In other words, I'm looking for decimal "12", then looking at the next few bytes to make sure it's really a form feed. I want to record the byte position of each "real" Form Feed, for futher processing down the line.
Here's what I have, it's working but extremely slow. The interesting part is in the "while" loop:
static void Main(string[] args)
{
// need to initialize header and position of first page.
filename = @"C:\Statements-05-03-05.pcl";
infile = new FileStream(filename, FileMode.Open, FileAccess.Read);
test = new byte[1024];
infile.Read(test, 0 , test.Length);
asciiChars = new char[ascii.GetCharCount(test, 0, test.Length)];
ascii.GetChars(test, 0, test.Length, asciiChars, 0);
asciiString = new string(asciiChars);
header = asciiString.Substring(0,asciiString.IndexOf("*b0M") + 4);
page_positions.Add(header.Length);
counter = 1024;
while (counter <= infile.Length )
{
pcl_char = infile.ReadByte();
counter++;
if (pcl_char == 12)
{
test = new byte[14];
curr_pos = infile.Position;
infile.Read(test, 0, test.Length);
counter = counter + 14;
asciiChars = new char[ascii.GetCharCount(test, 0, test.Length)];
ascii.GetChars(test, 0, test.Length, asciiChars, 0);
asciiString = new string(asciiChars);
if (asciiString == bgn_of_page)
{
page_positions.Add(curr_pos);
} // if (new string(test) == bgn_of_page)
} // if (pcl_char == 12)
} // while (sr.Peek >= 0)
infile.Close();
}
This is slow because I'm reading a single byte at a time. I check to see if the byte is "12", if so, I read the next 14 bytes, convert them to a string, compare it to a target string, and if I get a match, record the byte position of the "12" into an ArrayList.

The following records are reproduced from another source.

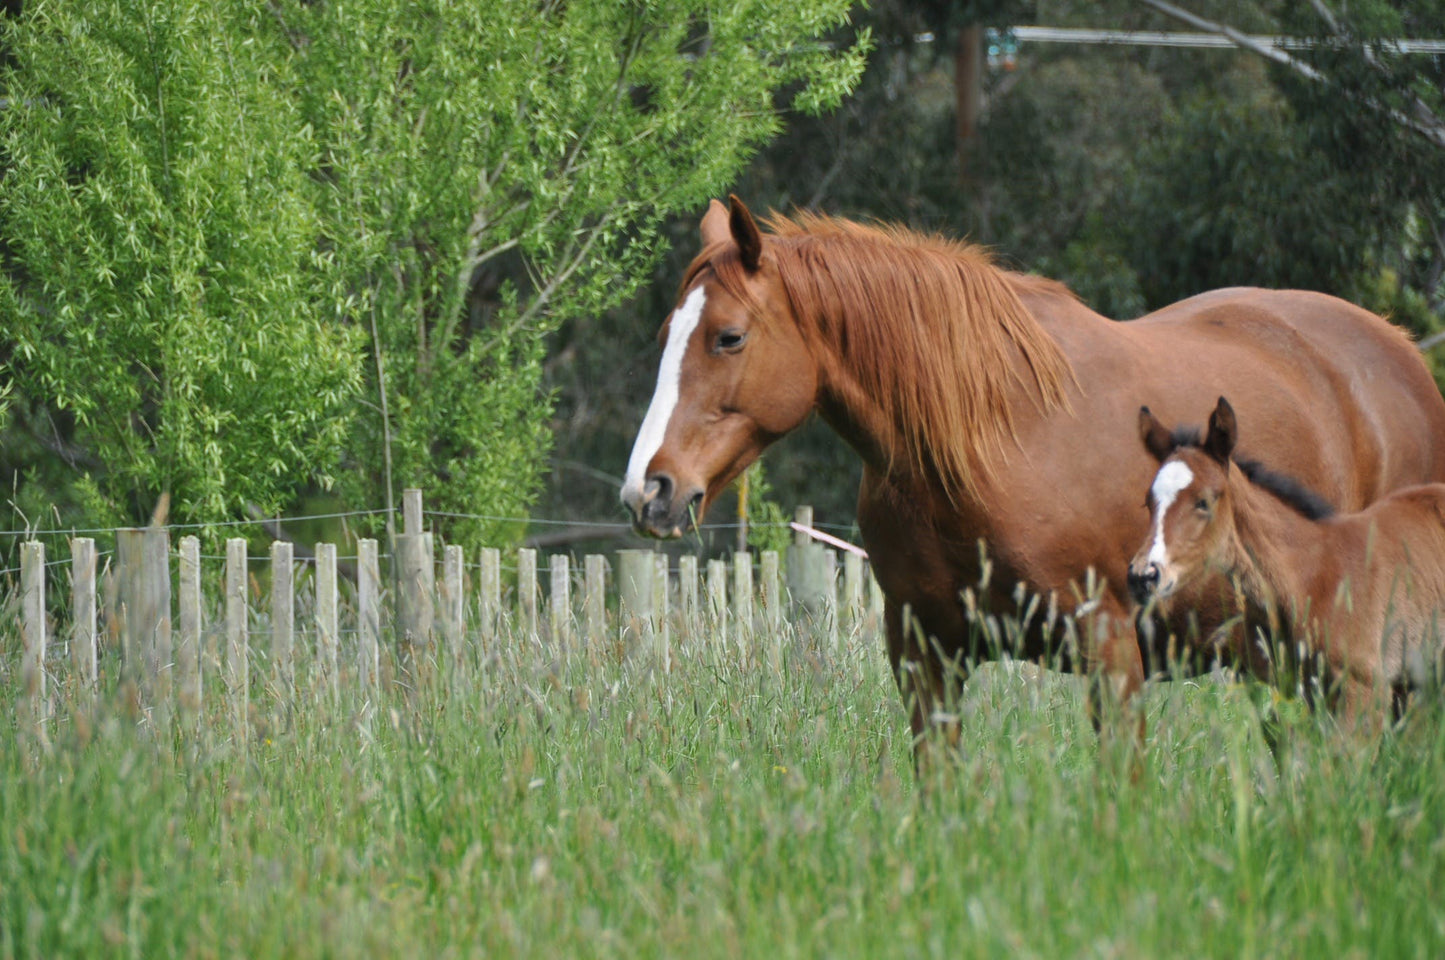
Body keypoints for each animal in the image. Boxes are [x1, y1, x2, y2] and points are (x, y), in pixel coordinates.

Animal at [1128, 398, 1445, 728]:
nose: (1143, 575)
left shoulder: (1365, 691)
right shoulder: (1316, 693)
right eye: (1148, 502)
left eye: (1203, 502)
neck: (1314, 576)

I would really like to speed this up. For example, through buffering. If I use a StreamReader, and its "Read()" method, and use char[] instead of byte[], I can loop through a file in SECONDS, rather than MINUTES.
However, the .Position property of the BaseStream (infile) is wildly off. This is because it's reporting the position in the source stream, which is no longer reading a byte at a time. It's buffering 1024 at a time. So the .Position property is useless to me.
That's why the "counter" is in the above code. In that code, "counter" and "infile.Position" are synchronized and I could use them interchangably.
I had hoped that, when I switched to StreamReader, that "counter" would still be accurate. It isn't!
Can anyone shed light on this? I need a way to combine the speed of StreamReader/buffering while keeping track of absolute byte positions in the file.
Thank you SO MUCH for reading this far!